───── Task data ─────

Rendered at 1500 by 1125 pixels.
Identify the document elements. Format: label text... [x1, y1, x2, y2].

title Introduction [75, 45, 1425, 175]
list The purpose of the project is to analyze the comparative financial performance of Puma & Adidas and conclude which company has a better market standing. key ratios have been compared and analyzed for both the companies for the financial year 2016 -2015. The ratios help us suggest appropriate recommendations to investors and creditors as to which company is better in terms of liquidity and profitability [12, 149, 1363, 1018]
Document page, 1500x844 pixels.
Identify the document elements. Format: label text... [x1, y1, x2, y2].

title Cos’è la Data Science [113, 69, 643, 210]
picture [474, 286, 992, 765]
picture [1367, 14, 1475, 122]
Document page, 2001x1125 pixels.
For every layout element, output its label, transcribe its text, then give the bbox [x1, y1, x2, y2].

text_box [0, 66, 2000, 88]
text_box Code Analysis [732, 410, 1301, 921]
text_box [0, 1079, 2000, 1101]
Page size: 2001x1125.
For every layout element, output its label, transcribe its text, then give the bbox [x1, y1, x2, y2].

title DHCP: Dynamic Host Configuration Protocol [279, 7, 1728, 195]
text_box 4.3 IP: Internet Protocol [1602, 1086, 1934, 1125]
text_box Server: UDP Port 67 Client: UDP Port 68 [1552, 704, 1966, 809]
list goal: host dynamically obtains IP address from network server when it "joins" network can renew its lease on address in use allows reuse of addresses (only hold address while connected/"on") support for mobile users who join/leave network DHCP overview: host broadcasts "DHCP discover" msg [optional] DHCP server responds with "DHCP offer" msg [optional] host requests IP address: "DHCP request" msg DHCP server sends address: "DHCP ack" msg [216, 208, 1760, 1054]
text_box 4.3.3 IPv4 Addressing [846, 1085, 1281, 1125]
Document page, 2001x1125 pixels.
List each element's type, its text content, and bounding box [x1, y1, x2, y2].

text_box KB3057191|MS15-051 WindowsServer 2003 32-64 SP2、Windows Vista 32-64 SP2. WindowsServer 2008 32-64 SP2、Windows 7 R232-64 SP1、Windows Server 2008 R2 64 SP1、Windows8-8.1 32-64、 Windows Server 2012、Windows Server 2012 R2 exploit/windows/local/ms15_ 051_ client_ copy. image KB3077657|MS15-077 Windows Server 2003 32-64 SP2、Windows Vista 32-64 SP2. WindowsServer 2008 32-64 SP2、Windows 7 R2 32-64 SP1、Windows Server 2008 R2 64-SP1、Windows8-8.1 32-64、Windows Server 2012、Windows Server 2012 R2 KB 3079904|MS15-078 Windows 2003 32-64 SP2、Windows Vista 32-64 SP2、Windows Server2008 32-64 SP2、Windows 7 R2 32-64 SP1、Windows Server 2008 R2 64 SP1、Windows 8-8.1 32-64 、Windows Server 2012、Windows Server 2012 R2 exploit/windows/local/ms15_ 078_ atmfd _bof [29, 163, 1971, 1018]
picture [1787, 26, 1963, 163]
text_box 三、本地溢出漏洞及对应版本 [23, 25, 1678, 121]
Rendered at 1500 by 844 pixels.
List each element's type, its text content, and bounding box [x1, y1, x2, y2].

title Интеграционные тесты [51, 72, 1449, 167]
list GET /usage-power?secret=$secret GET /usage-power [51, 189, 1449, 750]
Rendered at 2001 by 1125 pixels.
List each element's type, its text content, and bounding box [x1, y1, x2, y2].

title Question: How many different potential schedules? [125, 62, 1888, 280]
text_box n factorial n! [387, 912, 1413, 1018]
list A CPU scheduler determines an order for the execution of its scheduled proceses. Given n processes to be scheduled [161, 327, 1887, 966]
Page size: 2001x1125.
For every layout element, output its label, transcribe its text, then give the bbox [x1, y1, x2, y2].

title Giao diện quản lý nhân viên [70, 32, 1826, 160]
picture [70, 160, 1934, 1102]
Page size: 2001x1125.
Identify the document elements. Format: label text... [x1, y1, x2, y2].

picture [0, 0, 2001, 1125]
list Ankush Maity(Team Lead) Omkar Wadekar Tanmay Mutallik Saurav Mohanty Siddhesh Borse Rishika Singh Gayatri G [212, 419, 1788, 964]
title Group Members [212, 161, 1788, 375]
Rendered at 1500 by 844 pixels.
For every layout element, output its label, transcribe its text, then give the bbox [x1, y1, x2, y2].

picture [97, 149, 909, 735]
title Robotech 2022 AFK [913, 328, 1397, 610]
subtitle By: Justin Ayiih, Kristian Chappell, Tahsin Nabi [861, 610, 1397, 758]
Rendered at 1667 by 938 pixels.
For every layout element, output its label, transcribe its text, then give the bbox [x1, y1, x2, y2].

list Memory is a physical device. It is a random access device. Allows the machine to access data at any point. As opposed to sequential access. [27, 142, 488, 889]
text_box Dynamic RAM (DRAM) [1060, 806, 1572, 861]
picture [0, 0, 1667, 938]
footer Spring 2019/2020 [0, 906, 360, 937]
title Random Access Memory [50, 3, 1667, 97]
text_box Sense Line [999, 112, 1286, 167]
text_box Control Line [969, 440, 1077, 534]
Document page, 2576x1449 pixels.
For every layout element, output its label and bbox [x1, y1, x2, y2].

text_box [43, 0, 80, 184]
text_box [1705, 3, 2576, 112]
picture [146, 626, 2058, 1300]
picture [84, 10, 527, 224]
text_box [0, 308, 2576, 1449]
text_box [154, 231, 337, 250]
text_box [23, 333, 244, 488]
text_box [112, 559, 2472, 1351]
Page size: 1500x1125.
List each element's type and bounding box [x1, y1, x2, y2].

─────

# Instruction
Output the data exactly, so that every line matches the original.

# Reply
Rendered at 1500 by 1125 pixels.
Identify the document elements. Format: label text... [x1, y1, x2, y2].

title Introduction [75, 45, 1425, 175]
list The purpose of the project is to analyze the comparative financial performance of Puma & Adidas and conclude which company has a better market standing. key ratios have been compared and analyzed for both the companies for the financial year 2016 -2015. The ratios help us suggest appropriate recommendations to investors and creditors as to which company is better in terms of liquidity and profitability [12, 149, 1363, 1018]
Document page, 1500x844 pixels.
Identify the document elements. Format: label text... [x1, y1, x2, y2].

title Cos’è la Data Science [113, 69, 643, 210]
picture [474, 286, 992, 765]
picture [1367, 14, 1475, 122]
Document page, 2001x1125 pixels.
For every layout element, output its label, transcribe its text, then give the bbox [x1, y1, x2, y2].

text_box [0, 66, 2000, 88]
text_box Code Analysis [732, 410, 1301, 921]
text_box [0, 1079, 2000, 1101]
Page size: 2001x1125.
For every layout element, output its label, transcribe its text, then give the bbox [x1, y1, x2, y2].

title DHCP: Dynamic Host Configuration Protocol [279, 7, 1728, 195]
text_box 4.3 IP: Internet Protocol [1602, 1086, 1934, 1125]
text_box Server: UDP Port 67 Client: UDP Port 68 [1552, 704, 1966, 809]
list goal: host dynamically obtains IP address from network server when it "joins" network can renew its lease on address in use allows reuse of addresses (only hold address while connected/"on") support for mobile users who join/leave network DHCP overview: host broadcasts "DHCP discover" msg [optional] DHCP server responds with "DHCP offer" msg [optional] host requests IP address: "DHCP request" msg DHCP server sends address: "DHCP ack" msg [216, 208, 1760, 1054]
text_box 4.3.3 IPv4 Addressing [846, 1085, 1281, 1125]
Document page, 2001x1125 pixels.
List each element's type, its text content, and bounding box [x1, y1, x2, y2].

text_box KB3057191|MS15-051 WindowsServer 2003 32-64 SP2、Windows Vista 32-64 SP2. WindowsServer 2008 32-64 SP2、Windows 7 R232-64 SP1、Windows Server 2008 R2 64 SP1、Windows8-8.1 32-64、 Windows Server 2012、Windows Server 2012 R2 exploit/windows/local/ms15_ 051_ client_ copy. image KB3077657|MS15-077 Windows Server 2003 32-64 SP2、Windows Vista 32-64 SP2. WindowsServer 2008 32-64 SP2、Windows 7 R2 32-64 SP1、Windows Server 2008 R2 64-SP1、Windows8-8.1 32-64、Windows Server 2012、Windows Server 2012 R2 KB 3079904|MS15-078 Windows 2003 32-64 SP2、Windows Vista 32-64 SP2、Windows Server2008 32-64 SP2、Windows 7 R2 32-64 SP1、Windows Server 2008 R2 64 SP1、Windows 8-8.1 32-64 、Windows Server 2012、Windows Server 2012 R2 exploit/windows/local/ms15_ 078_ atmfd _bof [29, 163, 1971, 1018]
picture [1787, 26, 1963, 163]
text_box 三、本地溢出漏洞及对应版本 [23, 25, 1678, 121]
Rendered at 1500 by 844 pixels.
List each element's type, its text content, and bounding box [x1, y1, x2, y2].

title Интеграционные тесты [51, 72, 1449, 167]
list GET /usage-power?secret=$secret GET /usage-power [51, 189, 1449, 750]
Rendered at 2001 by 1125 pixels.
List each element's type, its text content, and bounding box [x1, y1, x2, y2].

title Question: How many different potential schedules? [125, 62, 1888, 280]
text_box n factorial n! [387, 912, 1413, 1018]
list A CPU scheduler determines an order for the execution of its scheduled proceses. Given n processes to be scheduled [161, 327, 1887, 966]
Page size: 2001x1125.
For every layout element, output its label, transcribe its text, then give the bbox [x1, y1, x2, y2].

title Giao diện quản lý nhân viên [70, 32, 1826, 160]
picture [70, 160, 1934, 1102]
Page size: 2001x1125.
Identify the document elements. Format: label text... [x1, y1, x2, y2].

picture [0, 0, 2001, 1125]
list Ankush Maity(Team Lead) Omkar Wadekar Tanmay Mutallik Saurav Mohanty Siddhesh Borse Rishika Singh Gayatri G [212, 419, 1788, 964]
title Group Members [212, 161, 1788, 375]
Rendered at 1500 by 844 pixels.
For every layout element, output its label, transcribe its text, then give the bbox [x1, y1, x2, y2].

picture [97, 149, 909, 735]
title Robotech 2022 AFK [913, 328, 1397, 610]
subtitle By: Justin Ayiih, Kristian Chappell, Tahsin Nabi [861, 610, 1397, 758]
Rendered at 1667 by 938 pixels.
For every layout element, output its label, transcribe its text, then give the bbox [x1, y1, x2, y2].

list Memory is a physical device. It is a random access device. Allows the machine to access data at any point. As opposed to sequential access. [27, 142, 488, 889]
text_box Dynamic RAM (DRAM) [1060, 806, 1572, 861]
picture [0, 0, 1667, 938]
footer Spring 2019/2020 [0, 906, 360, 937]
title Random Access Memory [50, 3, 1667, 97]
text_box Sense Line [999, 112, 1286, 167]
text_box Control Line [969, 440, 1077, 534]
Document page, 2576x1449 pixels.
For every layout element, output its label and bbox [x1, y1, x2, y2].

text_box [43, 0, 80, 184]
text_box [1705, 3, 2576, 112]
picture [146, 626, 2058, 1300]
picture [84, 10, 527, 224]
text_box [0, 308, 2576, 1449]
text_box [154, 231, 337, 250]
text_box [23, 333, 244, 488]
text_box [112, 559, 2472, 1351]
Page size: 1500x1125.
List each element's type and bounding box [x1, y1, x2, y2].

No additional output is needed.